Le ricerche archeologiche a Roca Vecchia

Creato il 22 febbraio 2012 da Upilmagazine @UpilMagazine

Il sito di Roca, più volte distrutto e rioccupato nel corso dei secoli, è ubicato in posizione altamente strategica, a controllo di un settore litorale che ha rappresentato un terminale quasi obbligato per molte delle antiche rotte di attraversamento del basso Adriatico.
L’umanista salentino Antonio De Ferraris, meglio conosciuto come il Galateo, fu il primo a segnalare nel De situ Iapygiae (1558) l’esistenza della cittadella medievale di nome Rocca, fondata da Gualtieri VI di Brienne sui resti di un preesistente abitato costiero. Altre brevi notizie al riguardo sono riportate nelle Note japigo-messapiche ( 1877) del giudice Luigi De Simone e nel secondo volume dei Bozzetti di viaggio (1888) di Cosimo De Giorgi. Al sacerdote Guglielmo Paladini si devono, invece, i primi scavi, condotti tra il 1928 e il 1932 e dedicati all’indagine di diversi tratti della cinta muraria di età ellenistica in blocchi squadrati di calcarenite locale (IV-III sec. a. C). Dopo alcuni sporadici sondaggi del Soprintendente alle Antichità Bartoccini, l’esplorazione delle evidenze funerarie e insediative di età messapica riprese in maniera più sistematica grazie all’impegno profuso prima da Mario Bernardini e poi da Giovanna Delli Ponti alla guida del Museo Provinciale di Lecce.

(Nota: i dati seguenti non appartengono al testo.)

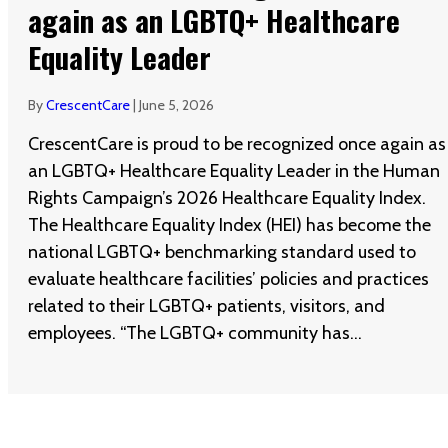
again as an LGBTQ+ Healthcare
Equality Leader
By
CrescentCare
|
June 5, 2026
CrescentCare is proud to be recognized once again as
an LGBTQ+ Healthcare Equality Leader in the Human
Rights Campaign’s 2026 Healthcare Equality Index.
The Healthcare Equality Index (HEI) has become the
national LGBTQ+ benchmarking standard used to
evaluate healthcare facilities’ policies and practices
related to their LGBTQ+ patients, visitors, and
employees. “The LGBTQ+ community has…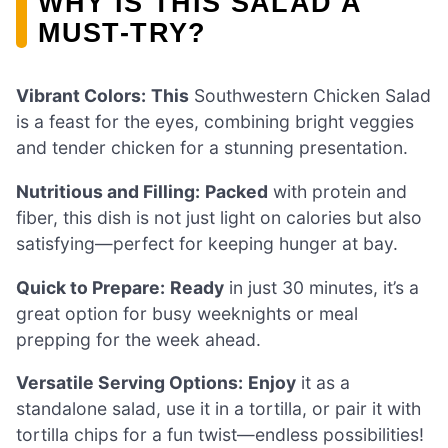
WHY IS THIS SALAD A
MUST-TRY?
Vibrant Colors:
This
Southwestern Chicken Salad
is a feast for the eyes, combining bright veggies
and tender chicken for a stunning presentation.
Nutritious and Filling:
Packed
with protein and
fiber, this dish is not just light on calories but also
satisfying—perfect for keeping hunger at bay.
Quick to Prepare:
Ready
in just 30 minutes, it’s a
great option for busy weeknights or meal
prepping for the week ahead.
Versatile Serving Options:
Enjoy
it as a
standalone salad, use it in a tortilla, or pair it with
tortilla chips for a fun twist—endless possibilities!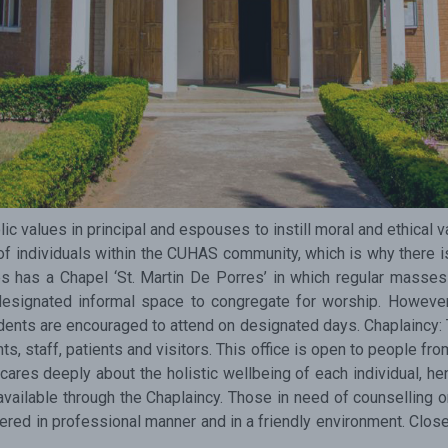
Subscribe Now
Sign up for our newsletter to receive the la
Email Address
 values in principal and espouses to instill moral and ethical v
of individuals within the CUHAS community, which is why there is
as a Chapel ‘St. Martin De Porres’ in which regular masses 
designated informal space to congregate for worship. However
ents are encouraged to attend on designated days. Chaplaincy: Th
s, staff, patients and visitors. This office is open to people fro
 cares deeply about the holistic wellbeing of each individual, he
vailable through the Chaplaincy. Those in need of counselling on
ffered in professional manner and in a friendly environment. Clos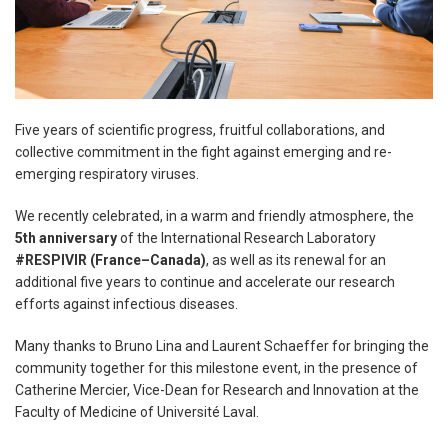
Five years of scientific progress, fruitful collaborations, and
collective commitment in the fight against emerging and re-
emerging respiratory viruses.
We recently celebrated, in a warm and friendly atmosphere, the
5th anniversary
of the International Research Laboratory
#RESPIVIR (France–Canada)
, as well as its renewal for an
additional five years to continue and accelerate our research
efforts against infectious diseases.
Many thanks to Bruno Lina and Laurent Schaeffer for bringing the
community together for this milestone event, in the presence of
Catherine Mercier, Vice-Dean for Research and Innovation at the
Faculty of Medicine of Université Laval.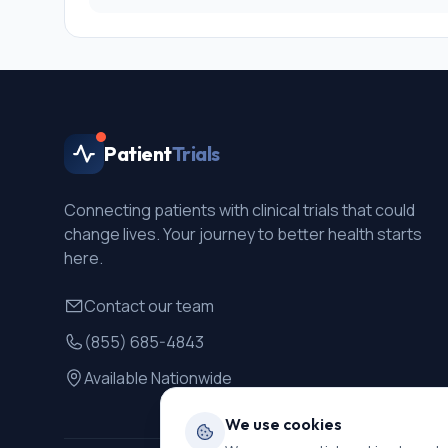
Patient
Trials
Connecting patients with clinical trials that could
change lives. Your journey to better health starts
here.
Contact our team
(855) 685-4843
Available Nationwide
We use cookies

A partire dal 1981 l’Istituto di Scienze dell’Antichità, oggi Dipartimento di Beni Culturali dell’Università del Salento, ha sviluppato, sotto la direzione del Prof. Cosimo Pagliara, un programma multidisciplinare di ricerche archeologiche, ambientali e topografiche nell’area compresa tra Otranto e San Cataldo. Tali studi, realizzati in sinergia con altri enti di ricerca italiani e stranieri, hanno consentito l’individuazione e l’analisi di numerose ed importanti testimonianze di varia epoca. Di assoluto rilievo, ad esempio, è risultata la scoperta dell’imponente patrimonio epigrafico conservato sulle pareti della Grotta Poesia, costituito sia da figurazioni graffite databili al periodo preistorico che da più tarde iscrizioni votive il lingua messapica, latina e greca.
A partire dal 1987 le ricerche si sono concentrate prevalentemente sul promontorio noto come “Area Castello-Carrare”, permettendo di chiarire le diverse fasi di vita del sito, articolate in un lungo arco cronologico che si estende dal II millennio a.C. sino al tardo Medioevo. Tra i principali rinvenimenti, si segnalano le imponenti mura di fortificazione protostoriche, ripetutamente incendiate e ricostruite nel corso dell’età del Bronzo, e le monumentali strutture lignee del Bronzo Finale, cui è attribuibile una probabile funzione pubblica di carattere politico-religioso (“capanna-magazzino”, “capanna-tempio”, e altre). L’intenso coinvolgimento di questo centro nelle dinamiche di scambio culturale e commerciale attive in antico tra Oriente e Occidente mediterraneo è attestato, in particolare, dalla cospicua presenza di vasellame e di oggetti metallici d’ispirazione e di provenienza egeo-micenea nei livelli inquadrabili tra il Bronzo Medio e il Bronzo Finale e di ceramiche d’importazione corinzia nei successivi strati dell’età del Ferro.